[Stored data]
- - - -

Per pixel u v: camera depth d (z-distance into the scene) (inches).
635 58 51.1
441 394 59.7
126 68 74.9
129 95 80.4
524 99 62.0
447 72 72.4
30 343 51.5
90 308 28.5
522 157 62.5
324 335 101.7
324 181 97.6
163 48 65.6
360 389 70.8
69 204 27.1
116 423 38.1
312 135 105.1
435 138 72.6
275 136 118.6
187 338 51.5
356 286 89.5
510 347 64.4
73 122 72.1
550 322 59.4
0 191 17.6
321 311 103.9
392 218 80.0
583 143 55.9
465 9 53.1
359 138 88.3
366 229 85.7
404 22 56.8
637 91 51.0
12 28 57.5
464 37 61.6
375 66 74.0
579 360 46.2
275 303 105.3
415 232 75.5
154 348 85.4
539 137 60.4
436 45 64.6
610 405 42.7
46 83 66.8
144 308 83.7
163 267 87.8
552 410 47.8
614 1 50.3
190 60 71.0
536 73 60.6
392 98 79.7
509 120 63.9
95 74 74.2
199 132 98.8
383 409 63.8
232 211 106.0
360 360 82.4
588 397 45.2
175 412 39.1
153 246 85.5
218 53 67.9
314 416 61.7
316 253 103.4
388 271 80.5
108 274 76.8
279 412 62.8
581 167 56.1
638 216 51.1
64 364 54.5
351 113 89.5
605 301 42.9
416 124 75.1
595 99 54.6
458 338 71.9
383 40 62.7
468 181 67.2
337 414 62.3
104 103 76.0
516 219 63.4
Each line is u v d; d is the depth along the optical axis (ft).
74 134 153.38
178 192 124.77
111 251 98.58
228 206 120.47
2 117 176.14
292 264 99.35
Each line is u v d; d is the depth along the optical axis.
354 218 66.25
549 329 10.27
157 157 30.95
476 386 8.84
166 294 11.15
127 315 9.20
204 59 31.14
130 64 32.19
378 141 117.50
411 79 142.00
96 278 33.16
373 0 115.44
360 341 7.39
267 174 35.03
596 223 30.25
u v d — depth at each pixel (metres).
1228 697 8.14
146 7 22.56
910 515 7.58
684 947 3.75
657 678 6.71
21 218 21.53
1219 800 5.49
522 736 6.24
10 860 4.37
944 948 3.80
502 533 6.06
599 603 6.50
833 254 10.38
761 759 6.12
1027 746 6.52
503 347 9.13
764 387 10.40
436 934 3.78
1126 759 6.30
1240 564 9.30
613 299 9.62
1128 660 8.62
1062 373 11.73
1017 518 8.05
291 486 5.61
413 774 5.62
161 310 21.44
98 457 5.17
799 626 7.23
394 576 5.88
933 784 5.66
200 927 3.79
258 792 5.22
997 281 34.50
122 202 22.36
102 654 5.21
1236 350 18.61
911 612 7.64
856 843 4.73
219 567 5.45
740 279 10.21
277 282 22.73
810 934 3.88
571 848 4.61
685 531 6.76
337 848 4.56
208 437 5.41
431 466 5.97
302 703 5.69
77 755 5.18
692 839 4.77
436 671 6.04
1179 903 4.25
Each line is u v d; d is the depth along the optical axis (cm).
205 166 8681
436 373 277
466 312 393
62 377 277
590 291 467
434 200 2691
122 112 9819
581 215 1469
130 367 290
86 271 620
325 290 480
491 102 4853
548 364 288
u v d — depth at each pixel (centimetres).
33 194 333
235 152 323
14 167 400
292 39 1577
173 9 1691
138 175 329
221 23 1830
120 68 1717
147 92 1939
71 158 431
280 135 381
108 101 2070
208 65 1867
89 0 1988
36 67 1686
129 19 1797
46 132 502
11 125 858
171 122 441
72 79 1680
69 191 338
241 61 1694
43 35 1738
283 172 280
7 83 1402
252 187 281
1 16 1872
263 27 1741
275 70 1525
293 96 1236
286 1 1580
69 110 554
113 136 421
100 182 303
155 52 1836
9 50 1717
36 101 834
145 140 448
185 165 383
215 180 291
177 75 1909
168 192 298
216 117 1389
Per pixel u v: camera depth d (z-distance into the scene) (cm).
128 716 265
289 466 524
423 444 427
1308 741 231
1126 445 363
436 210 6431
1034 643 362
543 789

- - - -

▶ **Assignment**
Wherever the word "pixel" turns up in the records above, copy the line that holds it.

▶ **Solution for this problem**
Per pixel u v: camera depth d (z-distance into the scene) (inches).
u v d — depth at each pixel (metres).
u v d — depth at each pixel (centimetres).
Per pixel u v: camera depth d (z-distance into the scene) (cm).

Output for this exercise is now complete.